Wednesday, 26 September 2018

South Sudan doctor wins UN refugee prize

Dr Atar
A South Sudanese doctor who runs an overcrowded hospital with a dimly-lit surgical theatre and no regular supply of general anaesthetics on Tuesday won the UN refugee agency’s prestigious Nansen award.

Evan Atar Adaha’s Maban hospital in the South Sudanese town of Bunj serves more than 144,000 refugees from Blue Nile state in neighbouring Sudan, UNHCR said.

The hospital’s X-ray machine is broken, but Atar and his team perform nearly 60 surgeries per week in a room with just one light, with staff using “ketamine injections and spinal epidurals” instead of general anaesthesia, the agency said.

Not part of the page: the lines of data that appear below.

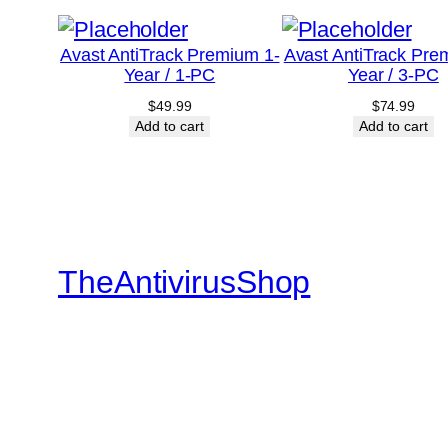
Avast AntiTrack Premium 1-
Avast AntiTrack Pre
Year / 1-PC
Year / 3-PC
$
49.99
$
74.99
Add to cart
Add to cart
TheAntivirusShop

UNHCR chief Filippo Grandi said Atar’s “profound humanity and selflessness” had saved thousands of lives.

Adaha, known locally as Dr Atar, has been running Maban hospital — which was once an abandoned health clinic — in the northeastern town of Bunj since 2011.

When he first arrived, he said there was no operating theatre and he had to stack tables to create a work area.

Over the years, he has transformed the hospital and created a maternity ward and nutrition centre, as well as training young people as nurses and midwives.

The 120-bed hospital now serves around 200,000 people living in Maban county — 70 per cent of whom are refugees from Sudan.

The Nansen prize, awarded annually, is named for Norwegian polar explorer Fridtjof Nansen, who served as the first high commissioner for refugees during the failed League of Nations.

Former awardees include Eleanor Roosevelt and Luciano Pavarotti.